*** Information provided ***

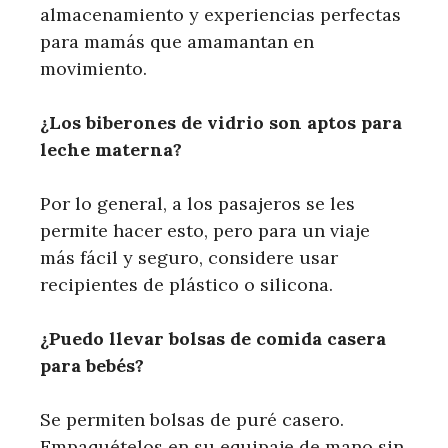
almacenamiento y experiencias perfectas
para mamás que amamantan en
movimiento.
¿Los biberones de vidrio son aptos para
leche materna?
Por lo general, a los pasajeros se les
permite hacer esto, pero para un viaje
más fácil y seguro, considere usar
recipientes de plástico o silicona.
¿Puedo llevar bolsas de comida casera
para bebés?
Se permiten bolsas de puré casero.
Empaquételos en su equipaje de mano sin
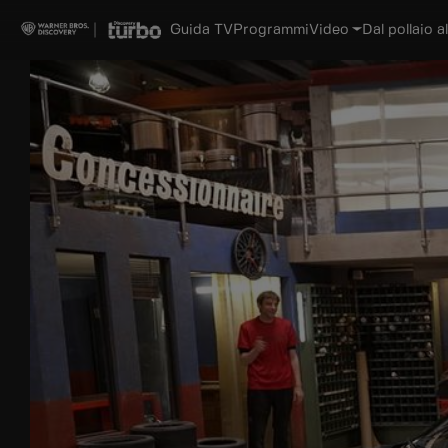
Guida TV
Programmi
Video
Dal pollaio al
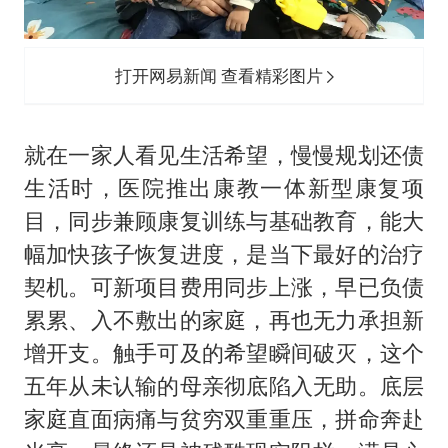
打开网易新闻 查看精彩图片
就在一家人看见生活希望，慢慢规划还债
生活时，医院推出康教一体新型康复项
目，同步兼顾康复训练与基础教育，能大
幅加快孩子恢复进度，是当下最好的治疗
契机。可新项目费用同步上涨，早已负债
累累、入不敷出的家庭，再也无力承担新
增开支。触手可及的希望瞬间破灭，这个
五年从未认输的母亲彻底陷入无助。底层
家庭直面病痛与贫穷双重重压，拼命奔赴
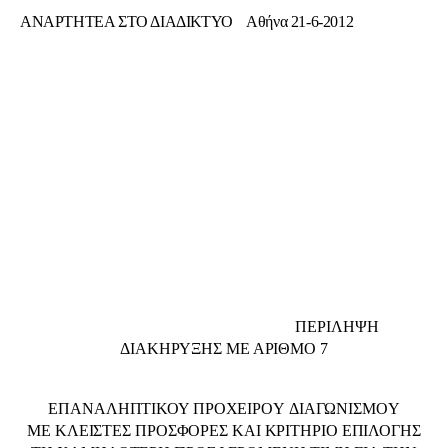
ΑΝΑΡΤΗΤΕΑ ΣΤΟ ΔΙΑΔΙΚΤΥΟ Αθήνα 21-6-2012
ΠΕΡΙΛΗΨΗ
ΔΙΑΚΗΡΥΞΗΣ ΜΕ ΑΡΙΘΜΟ 7
ΕΠΑΝΑΛΗΠΤΙΚΟΥ ΠΡΟΧΕΙΡΟY ΔΙΑΓΩΝΙΣΜΟY
ΜΕ ΚΛΕΙΣΤΕΣ ΠΡΟΣΦΟΡΕΣ ΚΑΙ ΚΡΙΤΗΡΙΟ ΕΠΙΛΟΓΗΣ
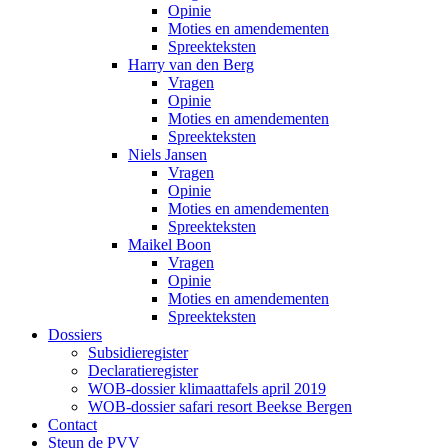
Opinie
Moties en amendementen
Spreekteksten
Harry van den Berg
Vragen
Opinie
Moties en amendementen
Spreekteksten
Niels Jansen
Vragen
Opinie
Moties en amendementen
Spreekteksten
Maikel Boon
Vragen
Opinie
Moties en amendementen
Spreekteksten
Dossiers
Subsidieregister
Declaratieregister
WOB-dossier klimaattafels april 2019
WOB-dossier safari resort Beekse Bergen
Contact
Steun de PVV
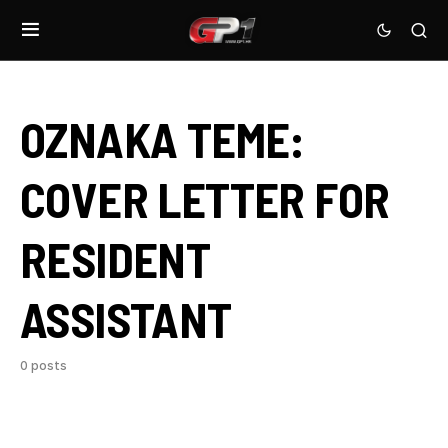
OZNAKA TEME:
COVER LETTER FOR
RESIDENT
ASSISTANT
0 posts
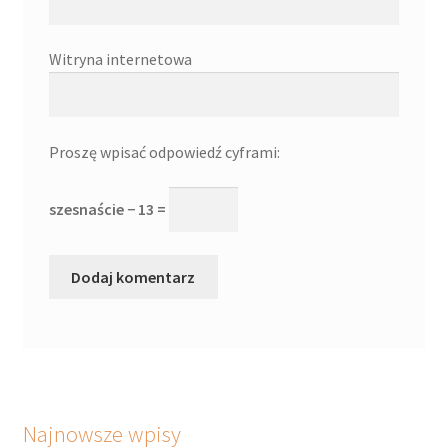
Witryna internetowa
Proszę wpisać odpowiedź cyframi:
szesnaście − 13 =
Najnowsze wpisy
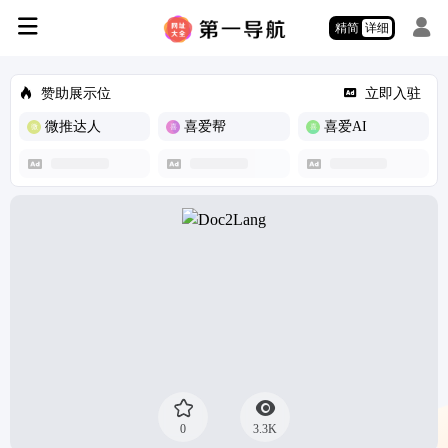
精简
详细
赞助展示位
立即入驻
微推达人
喜爱帮
喜爱AI
0
3.3K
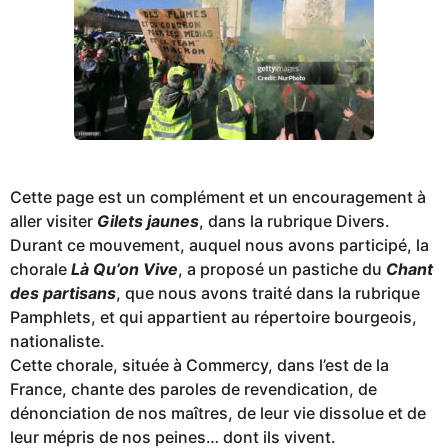
Cette page est un complément et un encouragement à
aller visiter
Gilets jaunes
, dans la rubrique Divers.
Durant ce mouvement, auquel nous avons participé, la
chorale
Là Qu’on Vive
, a proposé un pastiche du
Chant
des partisans
, que nous avons traité dans la rubrique
Pamphlets, et qui appartient au répertoire bourgeois,
nationaliste.
Cette chorale, située à Commercy, dans l’est de la
France, chante des paroles de revendication, de
dénonciation de nos maîtres, de leur vie dissolue et de
leur mépris de nos peines… dont ils vivent.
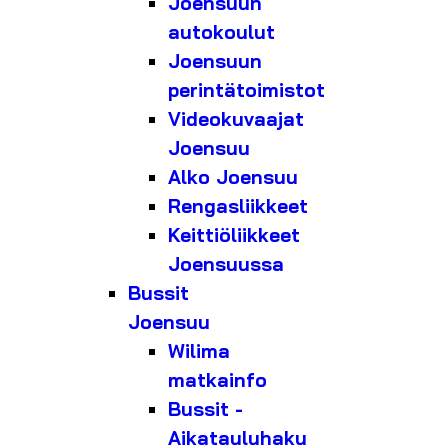
Joensuun
autokoulut
Joensuun
perintätoimistot
Videokuvaajat
Joensuu
Alko Joensuu
Rengasliikkeet
Keittiöliikkeet
Joensuussa
Bussit
Joensuu
Wilima
matkainfo
Bussit -
Aikatauluhaku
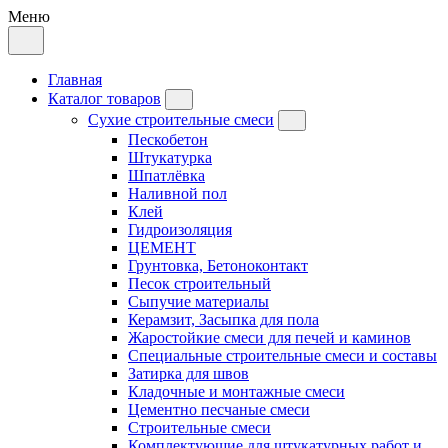
Меню
Главная
Каталог товаров
Сухие строительные смеси
Пескобетон
Штукатурка
Шпатлёвка
Наливной пол
Клей
Гидроизоляция
ЦЕМЕНТ
Грунтовка, Бетоноконтакт
Песок строительный
Сыпучие материалы
Керамзит, Засыпка для пола
Жаростойкие смеси для печей и каминов
Специальные строительные смеси и составы
Затирка для швов
Кладочные и монтажные смеси
Цементно песчаные смеси
Строительные смеси
Комплектующие для штукатурных работ и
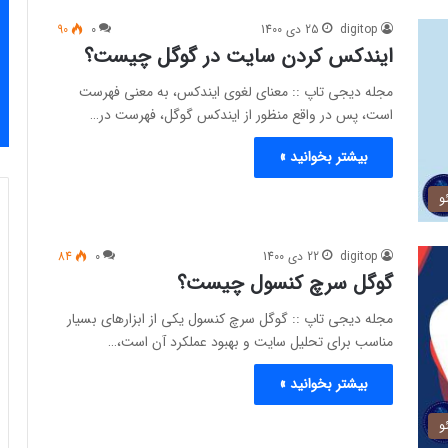
digitop
25 دی 1400
0
90
ایندکس کردن سایت در گوگل چیست؟
مجله دیجی تاپ :: معنای لغوی ایندکس، به معنی فهرست
است، پس در واقع منظور از ایندکس گوگل، فهرست در…
بیشتر بخوانید »
و
digitop
22 دی 1400
0
84
گوگل سرچ کنسول چیست؟
مجله دیجی تاپ :: گوگل سرچ کنسول یکی از ابزارهای بسیار
مناسب برای تحلیل سایت و بهبود عملکرد آن است،…
بیشتر بخوانید »
و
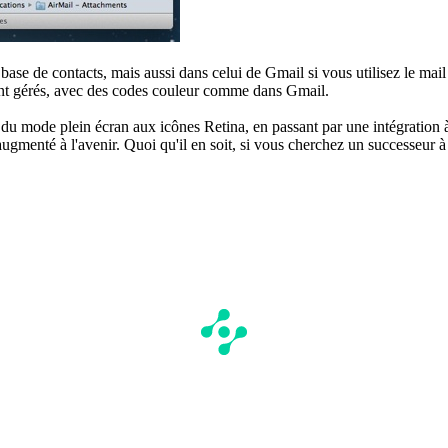
 base de contacts, mais aussi dans celui de Gmail si vous utilisez le ma
ement gérés, avec des codes couleur comme dans Gmail.
du mode plein écran aux icônes Retina, en passant par une intégration 
a augmenté à l'avenir. Quoi qu'il en soit, si vous cherchez un successeur 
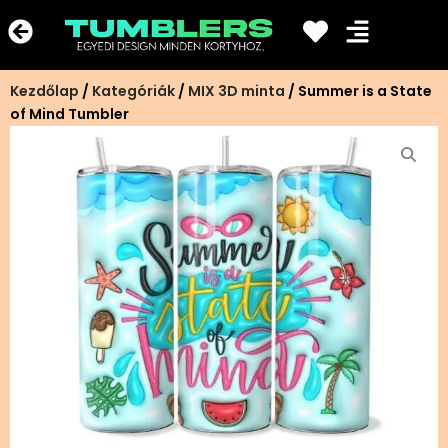
Ugrás
a
tartalomra
Kezdőlap
/
Kategóriák
/
MIX 3D minta
/ Summer is a State
of Mind Tumbler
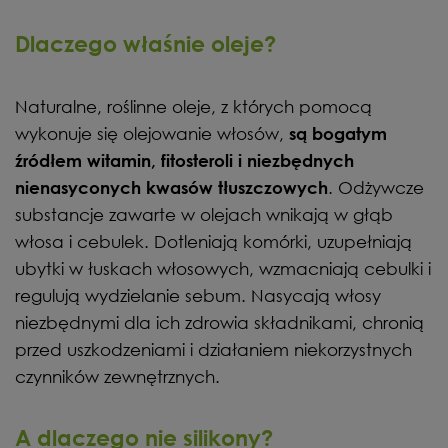
Dlaczego właśnie oleje?
Naturalne, roślinne oleje, z których pomocą
wykonuje się olejowanie włosów,
są bogatym
źródłem witamin, fitosteroli i niezbędnych
. Odżywcze
nienasyconych kwasów tłuszczowych
substancje zawarte w olejach wnikają w głąb
włosa i cebulek. Dotleniają komórki, uzupełniają
ubytki w łuskach włosowych, wzmacniają cebulki i
regulują wydzielanie sebum. Nasycają włosy
niezbędnymi dla ich zdrowia składnikami, chronią
przed uszkodzeniami i działaniem niekorzystnych
czynników zewnętrznych.
A dlaczego nie silikony?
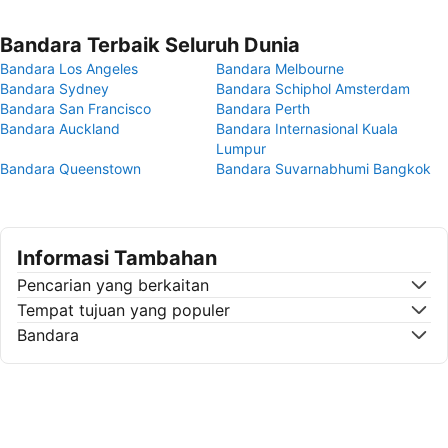
Bandara Terbaik Seluruh Dunia
Bandara Los Angeles
Bandara Melbourne
Bandara Sydney
Bandara Schiphol Amsterdam
Bandara San Francisco
Bandara Perth
Bandara Auckland
Bandara Internasional Kuala
Lumpur
Bandara Queenstown
Bandara Suvarnabhumi Bangkok
Informasi Tambahan
Pencarian yang berkaitan
Tempat tujuan yang populer
Bandara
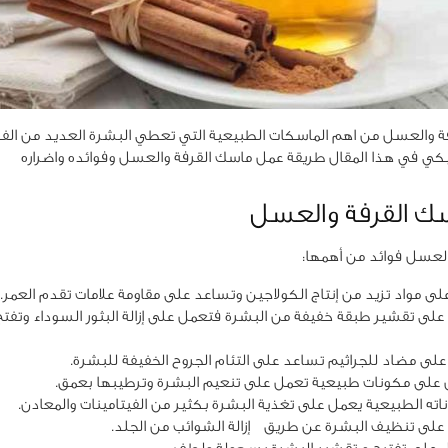
ة والعسل من اهم الماسكات الطبيعية التي تعطي البشرة العديد من الفو
ليكي في هذا المقال طريقة عمل ماسك القرفة والعسل وفوائده واضراره
سك القرفة والعسل
العسل فوائد من أهمها:
لى مواد تزيد من إنتاج الكولاجين وتساعد على مقاومة علامات تقدم العمر.
على تقشير طبقة خفيفة من البشرة فتعمل على إزالة البثور السوداء وتفتح
على مضاد للجراثيم تساعد على التئام الجروح الخفيفة للبشرة.
على مكونات طبيعية تعمل على تنعيم البشرة وترطيبها بعمق.
ته الطبيعية يعمل على تغذية البشرة بكثير من الفيتامينات والمعادن.
لى تنظيف البشرة عن طريق إزالة الشوائب من الجلد.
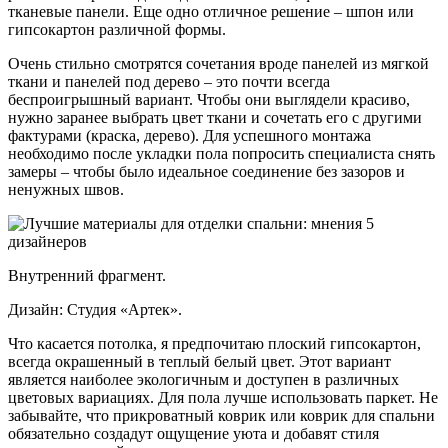
тканевые панели. Еще одно отличное решение – шпон или
гипсокартон различной формы.
Очень стильно смотрятся сочетания вроде панелей из мягкой
ткани и панелей под дерево – это почти всегда
беспроигрышный вариант. Чтобы они выглядели красиво,
нужно заранее выбрать цвет ткани и сочетать его с другими
фактурами (краска, дерево). Для успешного монтажа
необходимо после укладки пола попросить специалиста снять
замеры – чтобы было идеальное соединение без зазоров и
ненужных швов.
Внутренний фрагмент.
Дизайн: Студия «Артек».
Что касается потолка, я предпочитаю плоский гипсокартон,
всегда окрашенный в теплый белый цвет. Этот вариант
является наиболее экологичным и доступен в различных
цветовых вариациях. Для пола лучше использовать паркет. Не
забывайте, что прикроватный коврик или коврик для спальни
обязательно создадут ощущение уюта и добавят стиля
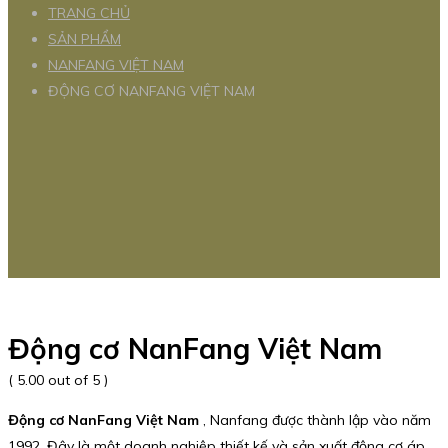
TRANG CHỦ
SẢN PHẨM
NANFANG VIỆT NAM
ĐỘNG CƠ NANFANG VIỆT NAM
Động cơ NanFang Việt Nam
( 5.00 out of 5 )
Động cơ NanFang Việt Nam
, Nanfang được thành lập vào năm
1992. Đây là một doanh nghiệp thiết kế và sản xuất động cơ áp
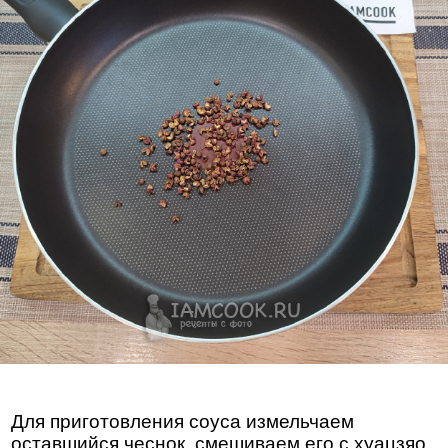
Для приготовления соуса измельчаем
оставшийся чеснок, смешиваем его с хуацзяо,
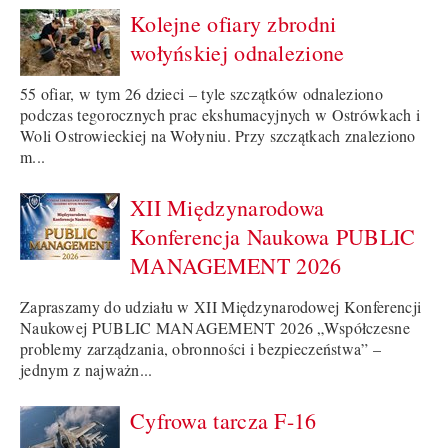
Kolejne ofiary zbrodni
wołyńskiej odnalezione
55 ofiar, w tym 26 dzieci – tyle szczątków odnaleziono
podczas tegorocznych prac ekshumacyjnych w Ostrówkach i
Woli Ostrowieckiej na Wołyniu. Przy szczątkach znaleziono
m...
XII Międzynarodowa
Konferencja Naukowa PUBLIC
MANAGEMENT 2026
Zapraszamy do udziału w XII Międzynarodowej Konferencji
Naukowej PUBLIC MANAGEMENT 2026 „Współczesne
problemy zarządzania, obronności i bezpieczeństwa” –
jednym z najważn...
Cyfrowa tarcza F-16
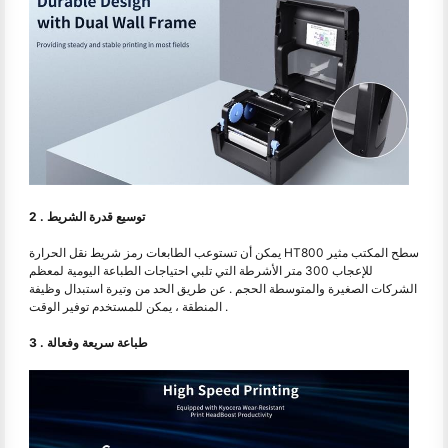
2 . توسيع قدرة الشريط
يمكن أن تستوعب الطابعات رمز شريط نقل الحرارة HT800 سطح المكتب مثير
للإعجاب 300 متر الأشرطة التي تلبي احتياجات الطباعة اليومية لمعظم
الشركات الصغيرة والمتوسطة الحجم . عن طريق الحد من وتيرة استبدال وظيفة
المنطقة ، يمكن للمستخدم توفير الوقت .
3 . طباعة سريعة وفعالة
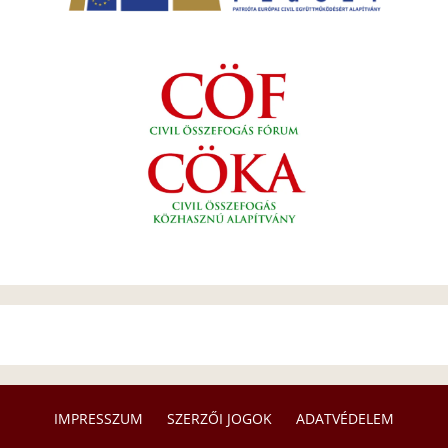
IMPRESSZUM
SZERZŐI JOGOK
ADATVÉDELEM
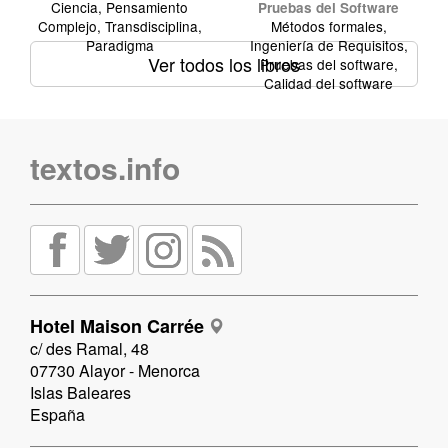
Ciencia, Pensamiento
Pruebas del Software
Complejo, Transdisciplina,
Métodos formales,
Paradigma
Ingeniería de Requisitos,
Ver todos los libros
Pruebas del software,
Calidad del software
textos.info
Hotel Maison Carrée
c/ des Ramal, 48
07730 Alayor - Menorca
Islas Baleares
España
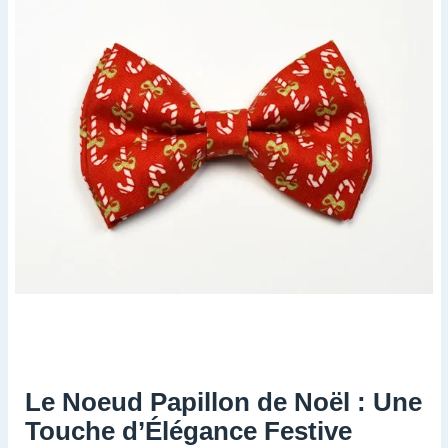
Le Noeud Papillon de Noël : Une
Touche d’Élégance Festive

*** End of Information provided ***

### Written task
Swap "bolsas" for "fundas" in the records from the start through the line with "家庭直面病痛与贫穷双重重压，拼命奔赴", and write those lines out again with nothing else changed. Leave the pictures out of the answer.

### Reply to the task
almacenamiento y experiencias perfectas
para mamás que amamantan en
movimiento.
¿Los biberones de vidrio son aptos para
leche materna?
Por lo general, a los pasajeros se les
permite hacer esto, pero para un viaje
más fácil y seguro, considere usar
recipientes de plástico o silicona.
¿Puedo llevar fundas de comida casera
para bebés?
Se permiten fundas de puré casero.
Empaquételos en su equipaje de mano sin
Guida TV
Programmi
Video
Dal pollaio al
打开网易新闻 查看精彩图片
就在一家人看见生活希望，慢慢规划还债
生活时，医院推出康教一体新型康复项
目，同步兼顾康复训练与基础教育，能大
幅加快孩子恢复进度，是当下最好的治疗
契机。可新项目费用同步上涨，早已负债
累累、入不敷出的家庭，再也无力承担新
增开支。触手可及的希望瞬间破灭，这个
五年从未认输的母亲彻底陷入无助。底层
家庭直面病痛与贫穷双重重压，拼命奔赴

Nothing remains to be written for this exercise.